What is asked
Turn every line of the records below into one numbered list, and skip any blank lines.

Material
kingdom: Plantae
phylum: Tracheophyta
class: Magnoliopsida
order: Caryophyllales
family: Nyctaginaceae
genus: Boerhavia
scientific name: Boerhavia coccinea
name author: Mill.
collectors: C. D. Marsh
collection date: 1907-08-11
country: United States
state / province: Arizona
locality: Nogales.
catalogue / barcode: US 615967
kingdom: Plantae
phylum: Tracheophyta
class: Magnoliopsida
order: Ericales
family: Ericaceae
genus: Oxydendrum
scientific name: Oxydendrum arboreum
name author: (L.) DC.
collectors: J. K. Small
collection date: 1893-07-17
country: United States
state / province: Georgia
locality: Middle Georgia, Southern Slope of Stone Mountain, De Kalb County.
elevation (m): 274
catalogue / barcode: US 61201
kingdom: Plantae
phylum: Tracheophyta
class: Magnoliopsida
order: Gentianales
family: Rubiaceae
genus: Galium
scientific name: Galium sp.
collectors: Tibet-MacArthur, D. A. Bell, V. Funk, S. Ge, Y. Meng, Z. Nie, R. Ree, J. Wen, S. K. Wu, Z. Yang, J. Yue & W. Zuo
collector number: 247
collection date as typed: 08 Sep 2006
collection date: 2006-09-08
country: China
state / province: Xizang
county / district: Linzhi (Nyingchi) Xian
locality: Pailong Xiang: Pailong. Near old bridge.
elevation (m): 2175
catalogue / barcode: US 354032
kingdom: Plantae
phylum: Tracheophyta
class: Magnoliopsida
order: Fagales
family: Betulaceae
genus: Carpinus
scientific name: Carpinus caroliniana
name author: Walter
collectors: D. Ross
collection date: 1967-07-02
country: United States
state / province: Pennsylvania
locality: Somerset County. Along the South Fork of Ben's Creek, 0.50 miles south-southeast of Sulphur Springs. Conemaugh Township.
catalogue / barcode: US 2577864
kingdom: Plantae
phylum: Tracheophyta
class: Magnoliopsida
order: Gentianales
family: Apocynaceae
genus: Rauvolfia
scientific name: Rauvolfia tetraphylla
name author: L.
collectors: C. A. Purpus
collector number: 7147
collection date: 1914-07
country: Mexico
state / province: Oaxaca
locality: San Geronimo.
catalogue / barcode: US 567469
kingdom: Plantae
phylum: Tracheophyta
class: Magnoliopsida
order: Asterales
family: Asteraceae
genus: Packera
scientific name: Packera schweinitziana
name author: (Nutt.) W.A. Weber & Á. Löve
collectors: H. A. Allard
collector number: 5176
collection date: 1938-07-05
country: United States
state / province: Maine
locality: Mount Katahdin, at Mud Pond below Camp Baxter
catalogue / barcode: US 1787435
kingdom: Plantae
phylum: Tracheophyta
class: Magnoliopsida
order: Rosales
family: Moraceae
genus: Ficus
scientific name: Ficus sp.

Complete answer
1. kingdom: Plantae
2. phylum: Tracheophyta
3. class: Magnoliopsida
4. order: Caryophyllales
5. family: Nyctaginaceae
6. genus: Boerhavia
7. scientific name: Boerhavia coccinea
8. name author: Mill.
9. collectors: C. D. Marsh
10. collection date: 1907-08-11
11. country: United States
12. state / province: Arizona
13. locality: Nogales.
14. catalogue / barcode: US 615967
15. kingdom: Plantae
16. phylum: Tracheophyta
17. class: Magnoliopsida
18. order: Ericales
19. family: Ericaceae
20. genus: Oxydendrum
21. scientific name: Oxydendrum arboreum
22. name author: (L.) DC.
23. collectors: J. K. Small
24. collection date: 1893-07-17
25. country: United States
26. state / province: Georgia
27. locality: Middle Georgia, Southern Slope of Stone Mountain, De Kalb County.
28. elevation (m): 274
29. catalogue / barcode: US 61201
30. kingdom: Plantae
31. phylum: Tracheophyta
32. class: Magnoliopsida
33. order: Gentianales
34. family: Rubiaceae
35. genus: Galium
36. scientific name: Galium sp.
37. collectors: Tibet-MacArthur, D. A. Bell, V. Funk, S. Ge, Y. Meng, Z. Nie, R. Ree, J. Wen, S. K. Wu, Z. Yang, J. Yue & W. Zuo
38. collector number: 247
39. collection date as typed: 08 Sep 2006
40. collection date: 2006-09-08
41. country: China
42. state / province: Xizang
43. county / district: Linzhi (Nyingchi) Xian
44. locality: Pailong Xiang: Pailong. Near old bridge.
45. elevation (m): 2175
46. catalogue / barcode: US 354032
47. kingdom: Plantae
48. phylum: Tracheophyta
49. class: Magnoliopsida
50. order: Fagales
51. family: Betulaceae
52. genus: Carpinus
53. scientific name: Carpinus caroliniana
54. name author: Walter
55. collectors: D. Ross
56. collection date: 1967-07-02
57. country: United States
58. state / province: Pennsylvania
59. locality: Somerset County. Along the South Fork of Ben's Creek, 0.50 miles south-southeast of Sulphur Springs. Conemaugh Township.
60. catalogue / barcode: US 2577864
61. kingdom: Plantae
62. phylum: Tracheophyta
63. class: Magnoliopsida
64. order: Gentianales
65. family: Apocynaceae
66. genus: Rauvolfia
67. scientific name: Rauvolfia tetraphylla
68. name author: L.
69. collectors: C. A. Purpus
70. collector number: 7147
71. collection date: 1914-07
72. country: Mexico
73. state / province: Oaxaca
74. locality: San Geronimo.
75. catalogue / barcode: US 567469
76. kingdom: Plantae
77. phylum: Tracheophyta
78. class: Magnoliopsida
79. order: Asterales
80. family: Asteraceae
81. genus: Packera
82. scientific name: Packera schweinitziana
83. name author: (Nutt.) W.A. Weber & Á. Löve
84. collectors: H. A. Allard
85. collector number: 5176
86. collection date: 1938-07-05
87. country: United States
88. state / province: Maine
89. locality: Mount Katahdin, at Mud Pond below Camp Baxter
90. catalogue / barcode: US 1787435
91. kingdom: Plantae
92. phylum: Tracheophyta
93. class: Magnoliopsida
94. order: Rosales
95. family: Moraceae
96. genus: Ficus
97. scientific name: Ficus sp.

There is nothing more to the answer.